Buscar este blog

7 de mayo de 2008

Cuando solo podemos llorar en silencio.


A él nadie le había explicado el significado del sufrimiento, y tal vez por eso no lo había visto venir. Sin embargo, solo podía culparse a sí mismo, porque si no, ¿cómo argumentar el haber llegado hasta este extremo? Sus padres siempre le habían dicho, desde pequeño, que no podía ser que todos los demás estuviesen equivocados, y solo él tuviese la razón. Y era lógico, el peso de muchos delante del individuo, aplasta. Hasta eso parecía irle en contra. Y sin embargo, él seguía creyendo que aquello era completamente injusto, que él no tenía culpa de nada, que no se podía justificar lo que le estaba pasando. Sentirse perseguido e incomprendido es una carga muy pesada. Cuántas veces había llegado a sentir que no podría llevarla más, que era necesario acabar con todo. Y por encima de otra cosa, aquel silencio, moral y físico, al que se había sometido. Pero, ¿cómo explicarlo sin sentir vergüenza de sí mismo?¿cómo hacerlo sin destruir su exánime autoestima? Tal vez por ese motivo había acabado solo, sentado en el suelo, la cabeza entre las rodillas, y llorando en la oscuridad, rezando para que nadie escuchase sus lágrimas, para que nadie más sintiese nunca lo que él estaba pasando.
Hacía mucho tiempo que él sabía qué significaba ser alguien extraño, fuera de lo que los demás consideran la normalidad. Ser diferente era así. Te sientes discriminado solo por llevar gafas, ser patoso, cojear algo, tartamudear, estar demasiado gordo o demasiado flaco, tener otro color, ¿qué más daba? Es lo que tiene ser diferente, que no se encuentra motivo para no serlo. Y eso hace que uno mismo piense que se merece la marginación, el desprecio, los golpes, las risas sádicas...el olvido.
A eso había llegado él. A ser olvidado, pero a la vez a querer ser aún más invisible.

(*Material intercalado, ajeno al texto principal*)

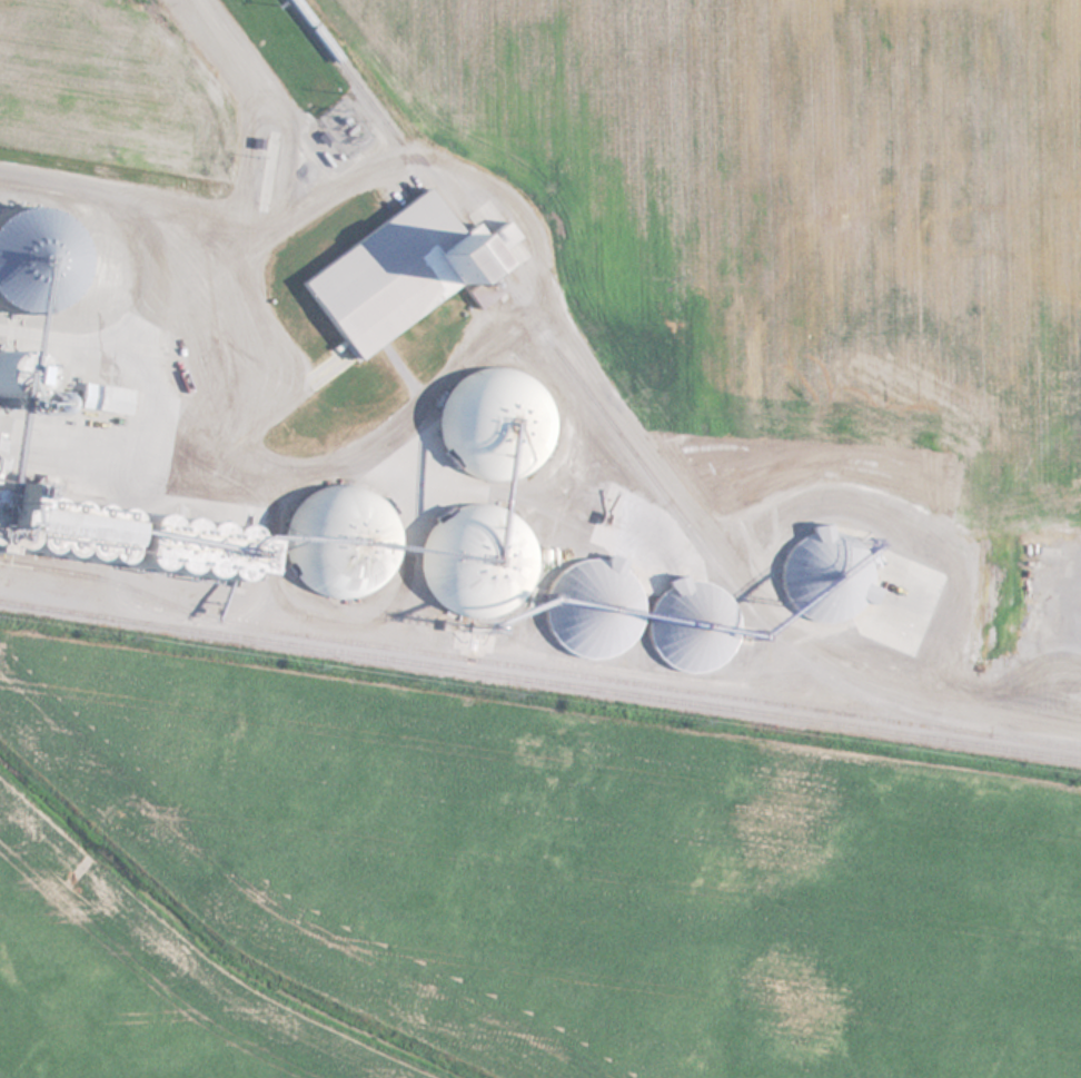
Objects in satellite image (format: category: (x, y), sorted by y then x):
building: (403, 272)
building: (106, 398)
building: (496, 426)
building: (338, 541)
building: (1047, 552)
building: (479, 560)
building: (591, 607)
building: (690, 626)
railway: (536, 669)
railway: (540, 680)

Porque, cuando durante años nadie cuenta contigo, cuando no hablas por no sentir las risas de los demás, cuando nadie te da la mano, ya no para tendértela, sino tan solo cogértela, pierdes la estima en tu propio ser. Y si además, se produce un muro de silencio a tu alrededor, del que acabas siendo cómplice porque piensas ¿para qué, si no me creerán?, terminas sintiendo que tu sitio no está precisamente allí. Porque enfrentarse a las situaciones, decirlo, es muy fácil, sobre todo cuando no lo padeces, pero cuando te abruma lo inevitable de tu destino diario, el punto de vista cambia. Entonces, ya nadie te cree, nadie te quiere escuchar. Como si te lo inventases todo. No se sentía como Juan Dahlmann, el protagonista de El Sur, enfrentándose a su trágico destino como un hombre de una pieza, tan solo acompañado de su pasado. Él no se sentía capaz de eso. A él no le amparaba más que la soledad.
Por eso, o tal vez por nada, se quitó las gafas y se secó las lágrimas con la palma de la mano. Había sonado el timbre, tenía que ir a clase. Prefería ser el último en entrar y sentarse, como siempre, atrás, apartado, distraído.¿A quién le importaba, si nadie compartía la alegría con él? Si los profesores decían que todo era cosa de niños.
Finalmente, se apoyó en la humedad del lavabo, sorbiendo sus mocos en la oscuridad. El pelo rizado estaba sucio, de haber caído en el patio de tierra. Una zancadilla más, otras risas más, otra humillación más. Siempre solo, siempre apartado. Sin embargo, ya eran unos cuantos años esperando que cambiase la suerte, y para tener solo once, aquello le estaba pareciendo una eternidad.
Abrió con cuidado la puerta, rezando para que nadie le hubiese visto llorar. Solo faltaba eso, dentro del repertorio que tenía que aguantar el "rarito". Por ese motivo recorrió el patio pegado a la pared, como un fantasma que se transmuta en incorpóreo, y también por eso le desagradaba el murmullo de las voces de los otros niños al llegar a la clase. En aquellos momentos, todo en su interior se convertía en miedo, en infinita tristeza de ser diferente, que nadie le hablase por mucho que él lo intentase. Su vida en el colegio se había convertido en un estar detrás, como si no existiese.
Hoy, cuando llegase a casa, y sus padres le preguntasen cómo había ido el colegio él, con la cara circunspecta, y la voz hosca, les respondería que como siempre.¿Para qué decirles la verdad, si no eran capaces de verla?. Por eso pensaba que solo podemos llorar en silencio.